Until I heard the speech of the noble Lord, Lord Gainford, I proposed to raise two points in connection with the Bill. First, I had proposed to inquire as to any knowledge of the extent of the problem, but the noble Lord has already addressed himself to that point. I was also going to venture to ask whether there was any information about the way in which the police regarded this particular proposal, but the noble Lord, Lord Gainford, has addressed himself to that point, too. So he has anticipated the only two queries that I had been planning to raise, and certainly he has satisfied me on both points, if I may say so with thanks. So I believe that it has been useful for the Bill to be introduced, and it seems to me that if your Lordships decide to give it a Second Reading, and it is eventually passed, it will serve a very useful purpose.

7.56 p.m.

The Parliamentary Under-Secretary of State, Home Office (Lord Belstead)

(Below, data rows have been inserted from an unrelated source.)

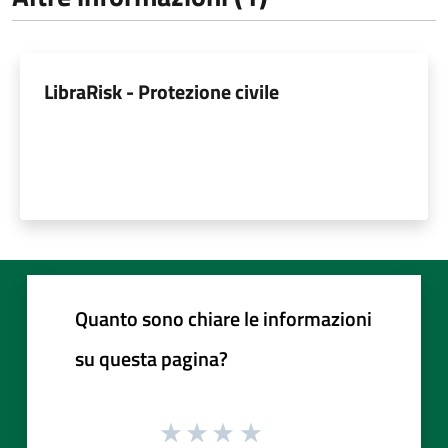
LibraRisk - Protezione civile
Quanto sono chiare le informazioni
su questa pagina?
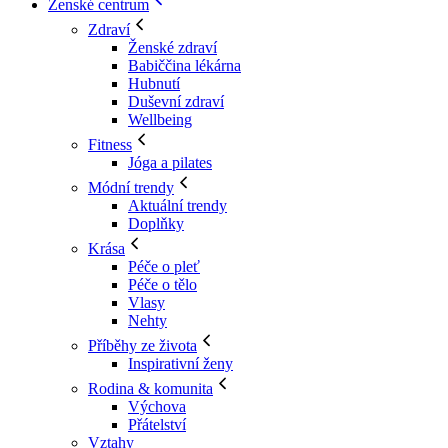
Ženské centrum
Zdraví
Ženské zdraví
Babiččina lékárna
Hubnutí
Duševní zdraví
Wellbeing
Fitness
Jóga a pilates
Módní trendy
Aktuální trendy
Doplňky
Krása
Péče o pleť
Péče o tělo
Vlasy
Nehty
Příběhy ze života
Inspirativní ženy
Rodina & komunita
Výchova
Přátelství
Vztahy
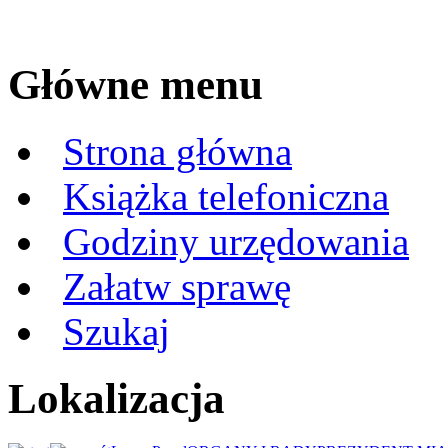
Główne menu
Strona główna
Książka telefoniczna
Godziny urzędowania
Załatw sprawę
Szukaj
Lokalizacja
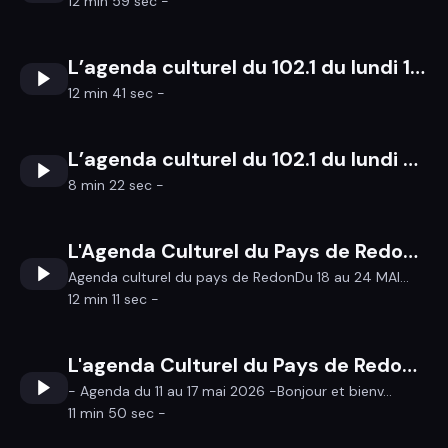
12 min 59 sec -
L’agenda culturel du 102.1 du lundi 11 au dimanche 17 mai 2026
12 min 41 sec -
L’agenda culturel du 102.1 du lundi 4 au dimanche 10 mai 2026
8 min 22 sec -
L'Agenda Culturel du Pays de Redon du 18 au 24 mai 2026
Agenda culturel du pays de RedonDu 18 au 24 MAI...
12 min 11 sec -
L'agenda Culturel du Pays de Redon du 11 au 17 mai 2026
- Agenda du 11 au 17 mai 2026 -Bonjour et bienv...
11 min 50 sec -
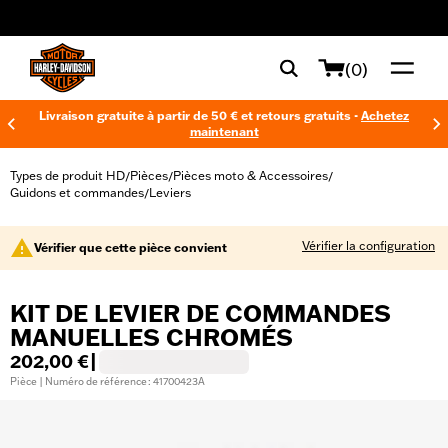
web accessibility
(0)
Livraison gratuite à partir de 50 € et retours gratuits -
Achetez
maintenant
Types de produit HD
Pièces
Pièces moto & Accessoires
/
/
/
Guidons et commandes
Leviers
/
Vérifier la configuration
Vérifier que cette pièce convient
KIT DE LEVIER DE COMMANDES
MANUELLES CHROMÉS
202,00 €
|
Pièce | Numéro de référence : 41700423A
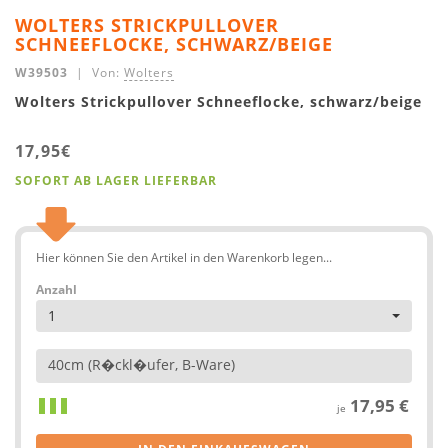
WOLTERS STRICKPULLOVER
SCHNEEFLOCKE, SCHWARZ/BEIGE
W39503
| Von:
Wolters
Wolters Strickpullover Schneeflocke, schwarz/beige
17,95€
SOFORT AB LAGER LIEFERBAR
Hier können Sie den Artikel in den Warenkorb legen...
Anzahl
1
40cm (R�ckl�ufer, B-Ware)
17,95 €
je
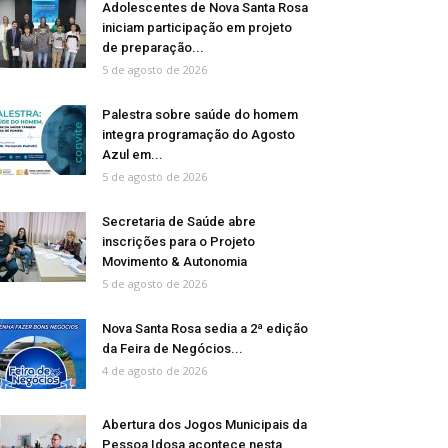
Adolescentes de Nova Santa Rosa
iniciam participação em projeto
de preparação...
5 de agosto de 2026
Palestra sobre saúde do homem
integra programação do Agosto
Azul em...
5 de agosto de 2026
Secretaria de Saúde abre
inscrições para o Projeto
Movimento & Autonomia
5 de agosto de 2026
Nova Santa Rosa sedia a 2ª edição
da Feira de Negócios...
4 de agosto de 2026
Abertura dos Jogos Municipais da
Pessoa Idosa acontece nesta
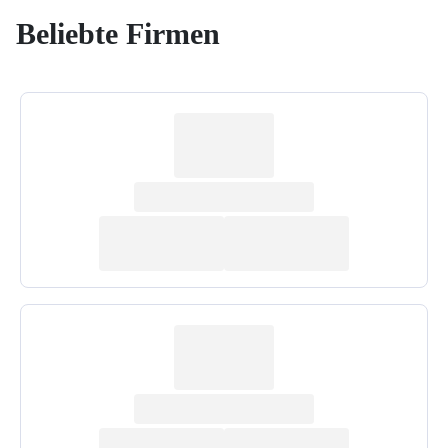
Beliebte Firmen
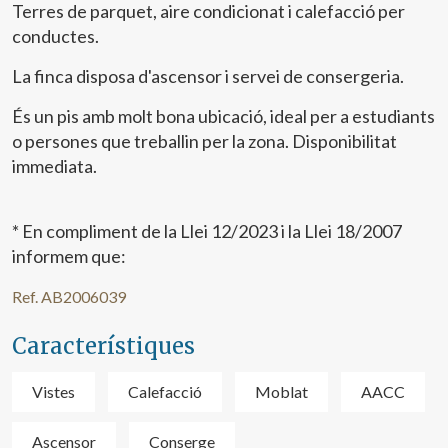
Terres de parquet, aire condicionat i calefacció per
conductes.
La finca disposa d'ascensor i servei de consergeria.
És un pis amb molt bona ubicació, ideal per a estudiants
o persones que treballin per la zona. Disponibilitat
immediata.
* En compliment de la Llei 12/2023 i la Llei 18/2007
informem que:
Ref. AB2006039
Característiques
Vistes
Calefacció
Moblat
AACC
Ascensor
Conserge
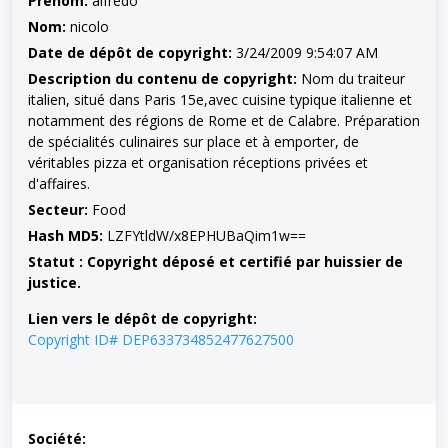
Prénom:
alfredo
Nom:
nicolo
Date de dépôt de copyright:
3/24/2009 9:54:07 AM
Description du contenu de copyright:
Nom du traiteur
italien, situé dans Paris 15e,avec cuisine typique italienne et
notamment des régions de Rome et de Calabre. Préparation
de spécialités culinaires sur place et à emporter, de
véritables pizza et organisation réceptions privées et
d'affaires.
Secteur:
Food
Hash MD5:
LZFYtldW/x8EPHUBaQim1w==
Statut : Copyright déposé et certifié par huissier de
justice.
Lien vers le dépôt de copyright:
Copyright ID# DEP633734852477627500
Société:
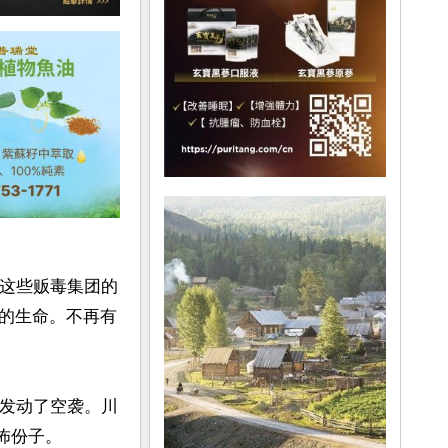
！这些贩毒集团的
的生命。不再有
子发动了空袭。川
份子。
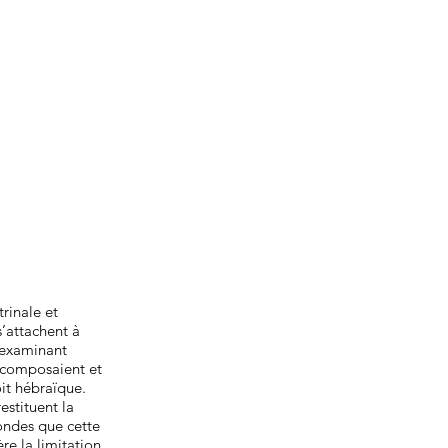
rinale et
s’attachent à
 examinant
a composaient et
it hébraïque.
estituent la
ondes que cette
re la limitation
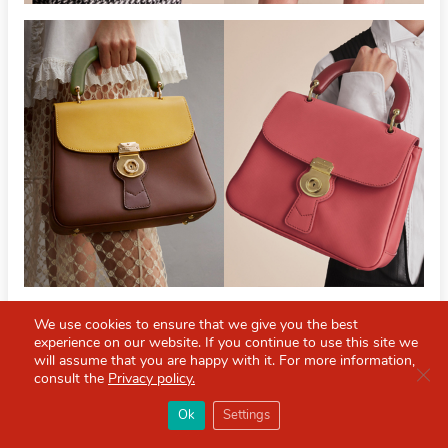
We use cookies to ensure that we give you the best
experience on our website. If you continue to use this site we
will assume that you are happy with it. For more information,
Clo
consult the
Privacy policy.
×
Red Scarf
打开APP
Ok
Settings
你必备的英国指南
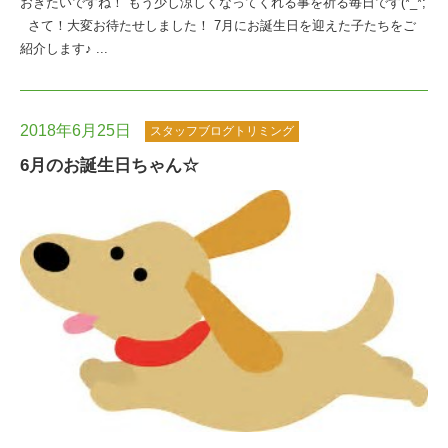
おきたいですね！ もう少し涼しくなってくれる事を祈る毎日です(*_*;
さて！大変お待たせしました！ 7月にお誕生日を迎えた子たちをご
紹介します♪ ...
2018年6月25日
スタッフブログトリミング
6月のお誕生日ちゃん☆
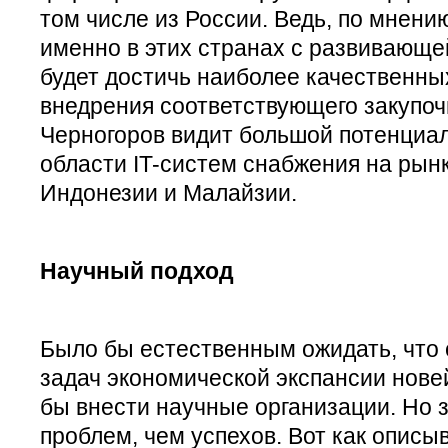
том числе из России. Ведь, по мнени
именно в этих странах с развивающ
будет достичь наиболее качественны
внедрения соответствующего закупоч
Черногоров видит большой потенциал
области IT-систем снабжения на рын
Индонезии и Малайзии.
Научный подход
Было бы естественным ожидать, что 
задач экономической экспансии нове
бы внести научные организации. Но з
проблем, чем успехов. Вот как описы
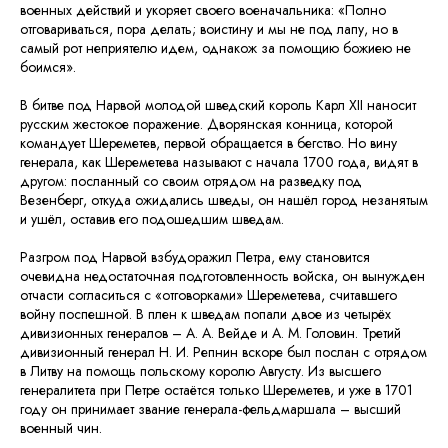
военных действий и укоряет своего военачальника: «Полно
отговариваться, пора делать; воистину и мы не под лапу, но в
самый рот неприятелю идем, однакож за помощию божиею не
боимся».
В битве под Нарвой молодой шведский король Карл XII наносит
русским жестокое поражение. Дворянская конница, которой
командует Шереметев, первой обращается в бегство. Но вину
генерала, как Шереметева называют с начала 1700 года, видят в
другом: посланный со своим отрядом на разведку под
Везенберг, откуда ожидались шведы, он нашёл город незанятым
и ушёл, оставив его подошедшим шведам.
Разгром под Нарвой взбудоражил Петра, ему становится
очевидна недостаточная подготовленность войска, он вынужден
отчасти согласиться с «отговорками» Шереметева, считавшего
войну поспешной. В плен к шведам попали двое из четырёх
дивизионных генералов – А. А. Вейде и А. М. Головин. Третий
дивизионный генерал Н. И. Репнин вскоре был послан с отрядом
в Литву на помощь польскому королю Августу. Из высшего
генералитета при Петре остаётся только Шереметев, и уже в 1701
году он принимает звание генерала-фельдмаршала – высший
военный чин.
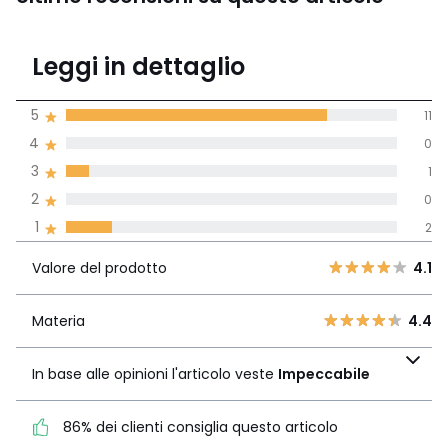
4.3
Leggi in dettaglio
(14)
di media tenendo
5
11
conto di tutti i
4
0
paesi
3
1
Recensione 100% verificata,
2
0
La Redoute si impegna
1
2
Valore del
5
11
4.1
prodotto
4
0
Valore del prodotto
4.1
3
1
Materia
4.4
2
Materia
4.4
0
In base alle opinioni
1
2
l'articolo veste
In base alle opinioni l'articolo veste
Impeccabile
Impeccabile
86% dei clienti consiglia questo articolo
86% dei clienti consiglia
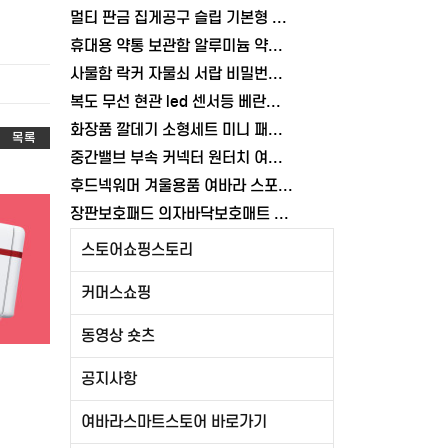
멀티 판금 집게공구 슬립 기본형 너트 고정 조인트플라이어 기본형 볼트 여바라
휴대용 약통 보관함 알루미늄 약상자 구급함 가정용 상비약 응급키트 여바라
사물함 락커 자물쇠 서랍 비밀번호 여닫이 시건장금장치 창고 잠금장치 여바라
복도 무선 현관 led 센서등 베란다 계단 부착식 무드등 마그네틱 각도조절
화장품 깔데기 소형세트 미니 패트병 작은입구 깔대기 공병 스텐 소분용 여바라
목록
중간밸브 부속 커넥터 원터치 여바라 어댑터 물호스 연결 호스 배관 잠금
후드넥워머 겨울용품 여바라 스포츠 넥워머 방한 캠핑 남자 바라클라바
장판보호패드 의자바닥보호매트 컴퓨터 반투명 90X140cm 여바라
스토어쇼핑스토리
커머스쇼핑
동영상 숏츠
공지사항
여바라스마트스토어 바로가기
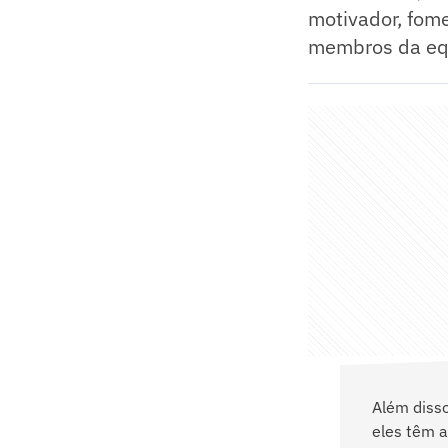
motivador, fom
membros da equi
Além diss
eles têm a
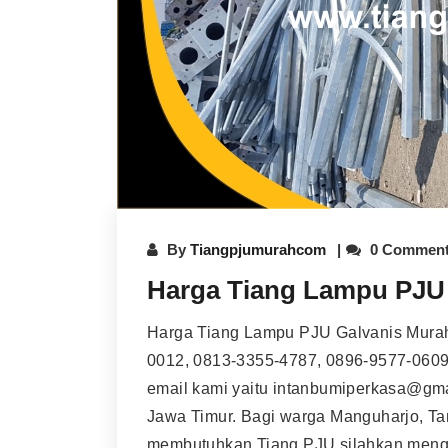
By
Tiangpjumurahcom
0 Commen
Harga Tiang Lampu PJU
Harga Tiang Lampu PJU Galvanis Murah
0012, 0813-3355-4787, 0896-9577-0609
email kami yaitu intanbumiperkasa@gm
Jawa Timur. Bagi warga Manguharjo, Tam
membutuhkan Tiang PJU silahkan meng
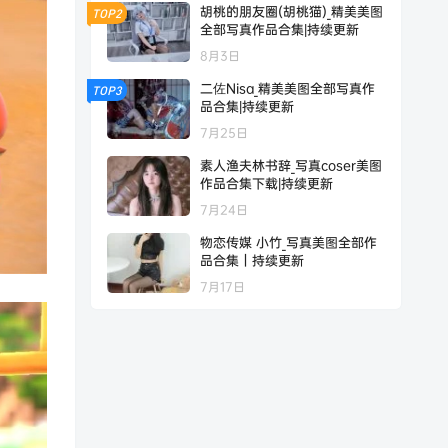
胡桃的朋友圈(胡桃猫)_精美美图
TOP2
全部写真作品合集|持续更新
8月3日
二佐Nisa_精美美图全部写真作
TOP3
品合集|持续更新
7月25日
素人渔夫林书辞_写真coser美图
作品合集下载|持续更新
7月24日
物恋传媒 小竹_写真美图全部作
品合集｜持续更新
7月17日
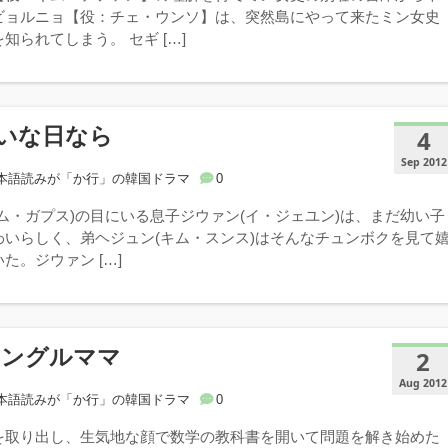
ビョルニョ【役：チェ・ウンソ】は、突然島にやって来たミン女史
知られてしまう。 セギ […]
いな日なら
4
Sep 2012
本語読みが「か行」の韓国ドラマ
0
ム・ガプス)の目にいる息子ジウァン(イ・ジェユン)は、まだ幼い子
わいらしく、弟ヘジュン(キム・スンス)はそんなチュンボクを見て
た。ジウァン […]
シングルママ
2
Aug 2012
本語読みが「か行」の韓国ドラマ
0
を取り出し、生気地な顔で数学の教科書を開いて問題を解き始めた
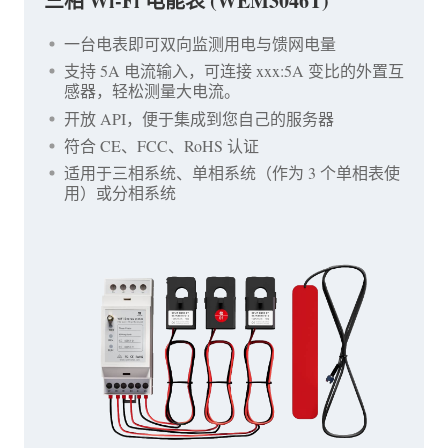
三相 Wi-Fi 电能表 (WEM3046T)
一台电表即可双向监测用电与馈网电量
支持 5A 电流输入，可连接 xxx:5A 变比的外置互
感器，轻松测量大电流。
开放 API，便于集成到您自己的服务器
符合 CE、FCC、RoHS 认证
适用于三相系统、单相系统（作为 3 个单相表使
用）或分相系统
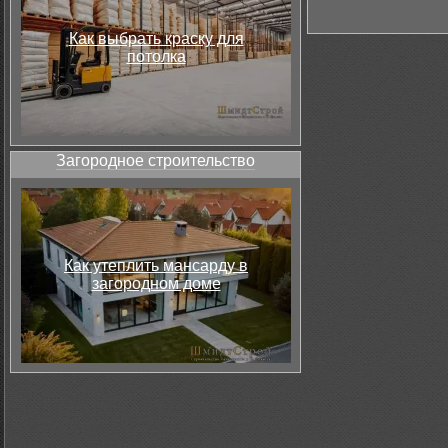
Как выбрать краску для
потолка
Загородное строительство
Как утеплить мансарду в
загородном доме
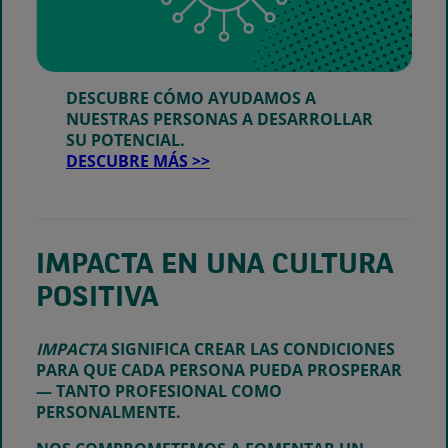
DESCUBRE CÓMO AYUDAMOS A
NUESTRAS PERSONAS A DESARROLLAR
SU POTENCIAL.
DESCUBRE MÁS >>
IMPACTA EN UNA CULTURA
POSITIVA
IMPACTA
SIGNIFICA CREAR LAS CONDICIONES
PARA QUE CADA PERSONA PUEDA PROSPERAR
— TANTO PROFESIONAL COMO
PERSONALMENTE.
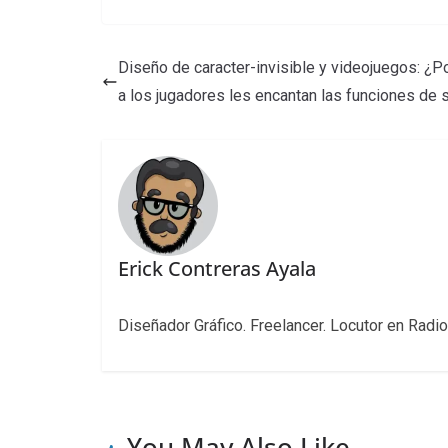
Diseño de caracter-invisible y videojuegos: ¿P
a los jugadores les encantan las funciones de s
Erick Contreras Ayala
Diseñador Gráfico. Freelancer. Locutor en Radio
You May Also Like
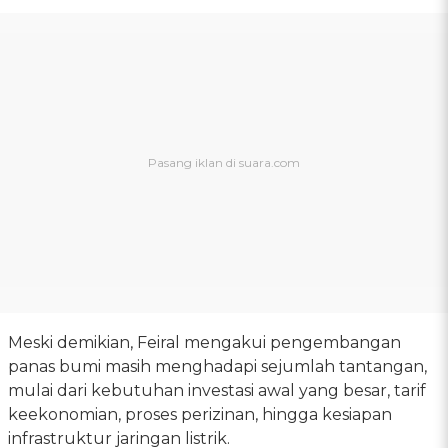
Meski demikian, Feiral mengakui pengembangan
panas bumi masih menghadapi sejumlah tantangan,
mulai dari kebutuhan investasi awal yang besar, tarif
keekonomian, proses perizinan, hingga kesiapan
infrastruktur jaringan listrik.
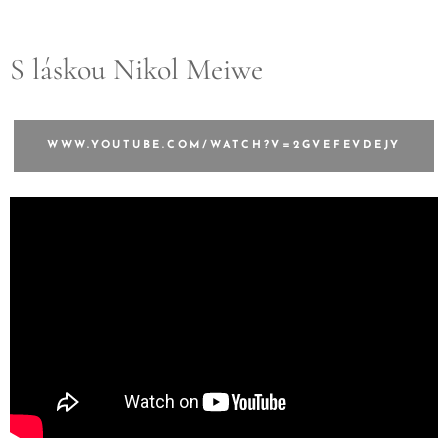
S láskou Nikol Meiwe
WWW.YOUTUBE.COM/WATCH?V=2GVEFEVDEJY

My Lords, I should like to express my thanks to my noble friend Lord Gainford for his clear description of the Bill's intentions. I agree with the noble Lord, Lord Boston of Faversham, that our licensing laws are very intricate, and I was delighted to hear from my noble friend a definition of the difference between the Carlton Club and a nightclub. More seriously, it was most helpful to have my noble friend's very clear explanation of the problem which the Bill seeks to put right.

The Government think that this is a measure which will provide the police with a useful weapon in their armoury to combat violence and hooliganism at licensed premises where late-night drinking takes place under the authority of special hours certificates. As Lord Boston has said, my noble friend has described for us the increasing problem of violence at these premises, especially in the Metropolitan Police area. The Government recognise the trouble that can be caused in this way, as well as the concern of the police in relation to it and their desire to be able to take swift remedial action. Therefore, the Bill is in principle entirely acceptable to the Government, and we hope that in due course it will become law.

I should like to add one point. In considering the Bill I think it right to bear in mind that Section 77 of the Licensing Act 1964 provides that if the licensee of licensed premises, who is the holder of a licence for public music and dancing, applies to the licensing justices for a special hours certificate, the justices are bound to grant the certificate. As I understand it, they have no discretion in the matter. As my noble friend said, the grant of a special hours certificate effectively extends the hours for alcohol to be sold to two o'clock in the morning, and three o'clock in Inner London. It is true that in the near future, when the provisions of Sections 2 and 3 of the Licensing (Amendment) Act 1980 are brought into force, the justices will have discretionary powers to limit the operation of the special hours certificate to an earlier period. But the point is that if things go wrong, and a chief officer of police considers it right to apply for a club special hours certificate to be revoked, there is no provision in the 1964 Act for a special hours certificate for licensed premises to be revoked immediately, and the Bill of my noble friend Lord Gainford seeks to correct that anomaly.

As I have already said, I join with the noble Lord, Lord Boston, in welcoming this measure. The Government think that it will enable the police to deal more effectively with the incidence of violence at badly-run premises, and I would therefore support my noble friend Lord Gainford in moving that the Bill should now be given a Second Reading.

Lord Gainford

My Lords, by your leave, I am most grateful to the noble Lord, Lord Boston, for his encouraging remarks and to my noble friend the Minister not only for his encouraging remarks but also for the interesting and useful facts which added to what I have already said. There is now nothing left for me to do but ask your Lordships' House to give this Bill a Second Reading.

On Question, Bill read 2a, and committed to a Committee of the Whole House.